Elizabeth Tropea is assistant director of Artemis House, a 24-hour emergency shelter in Fairfax County offering temporary housing, case management, access to employment resources and legal services. She puts her experience with the clients into poetry. “It’s magic to put words onto paper.”
She observes that their clients are in major survival mode when they arrive at the shelter and are dealing with homelessness as well as sexual assault. “They can’t work through their grief yet; they are worrying about their next meal and where they will stay the night.” And she adds that unlike other assault victims the people who come to their shelter don’t have a support system to help them through the grief.
“I have always loved poetry and this Share the Poetry Event was an intersect of poetry with the work I do. Art is incredibly healing; I hope to incorporate more of it in the work I do.”
“I pray for the strength to step into these spaces
again and again and again
to ask the questions again and again and again
even when I cannot bare to know the answers
again and again and again
I hold onto hope that these inadequate actions and efforts will
somehow contribute to the end of another’s abuse
so they do not come home to pain
again and again and again
so they might begin again
I cannot be a savior, but I can be a seer.”

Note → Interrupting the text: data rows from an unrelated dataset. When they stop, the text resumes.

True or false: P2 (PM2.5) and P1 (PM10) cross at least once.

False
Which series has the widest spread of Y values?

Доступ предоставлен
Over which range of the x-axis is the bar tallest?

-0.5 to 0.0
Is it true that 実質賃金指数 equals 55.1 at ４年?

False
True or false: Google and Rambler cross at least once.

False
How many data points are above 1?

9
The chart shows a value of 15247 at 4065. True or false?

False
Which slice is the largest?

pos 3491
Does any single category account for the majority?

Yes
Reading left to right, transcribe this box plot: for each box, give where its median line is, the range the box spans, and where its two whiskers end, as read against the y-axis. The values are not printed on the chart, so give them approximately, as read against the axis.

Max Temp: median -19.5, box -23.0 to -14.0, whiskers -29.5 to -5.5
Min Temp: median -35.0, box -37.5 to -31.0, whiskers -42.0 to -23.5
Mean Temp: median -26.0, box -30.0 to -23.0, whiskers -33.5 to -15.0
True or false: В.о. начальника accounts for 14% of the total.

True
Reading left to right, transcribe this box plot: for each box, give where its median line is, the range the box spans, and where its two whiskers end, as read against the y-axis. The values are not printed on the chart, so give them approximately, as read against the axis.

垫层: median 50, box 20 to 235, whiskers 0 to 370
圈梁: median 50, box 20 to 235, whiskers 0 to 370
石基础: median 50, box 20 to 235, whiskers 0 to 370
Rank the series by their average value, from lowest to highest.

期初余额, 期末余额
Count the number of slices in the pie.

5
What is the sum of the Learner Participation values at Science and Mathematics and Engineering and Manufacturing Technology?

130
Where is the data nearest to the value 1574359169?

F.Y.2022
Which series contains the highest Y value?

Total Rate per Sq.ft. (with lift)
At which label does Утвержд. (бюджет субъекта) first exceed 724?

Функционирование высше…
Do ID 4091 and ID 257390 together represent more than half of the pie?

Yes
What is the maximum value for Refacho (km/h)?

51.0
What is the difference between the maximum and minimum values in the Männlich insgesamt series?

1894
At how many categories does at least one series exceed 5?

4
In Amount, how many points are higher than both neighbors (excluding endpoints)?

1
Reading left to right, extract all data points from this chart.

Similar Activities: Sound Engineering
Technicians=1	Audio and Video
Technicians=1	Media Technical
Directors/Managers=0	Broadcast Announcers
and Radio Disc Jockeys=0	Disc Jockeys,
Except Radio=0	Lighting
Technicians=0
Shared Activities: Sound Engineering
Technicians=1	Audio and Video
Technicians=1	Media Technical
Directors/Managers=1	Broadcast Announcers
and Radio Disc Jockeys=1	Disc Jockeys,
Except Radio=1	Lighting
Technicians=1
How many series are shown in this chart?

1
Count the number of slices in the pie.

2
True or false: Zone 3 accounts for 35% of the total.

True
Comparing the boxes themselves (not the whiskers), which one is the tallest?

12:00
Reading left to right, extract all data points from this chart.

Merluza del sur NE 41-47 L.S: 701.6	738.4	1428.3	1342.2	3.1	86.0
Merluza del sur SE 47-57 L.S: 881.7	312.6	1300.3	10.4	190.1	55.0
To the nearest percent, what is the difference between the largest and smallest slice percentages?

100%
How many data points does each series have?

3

The event was sponsored by Doorways, a 24-hour emergency shelter and family residential home for formerly homeless in Arlington; Guest House, a residential facility in Alexandria for women who have committed non-violent crimes; and the Alexandria Sexual Assault Center which has a 24-hour hotline and offers services to abuse victims. Over the last 10 years, the event has morphed from in-person before Covid, to all virtual during the pandemic to a hybrid in-person/virtual event on Zoom this year.
“I’ve made bad decisions
You’re behind bars
and I’m shooting for the stars
I’m no longer the victim
You didn’t win and I’m proud to be me.”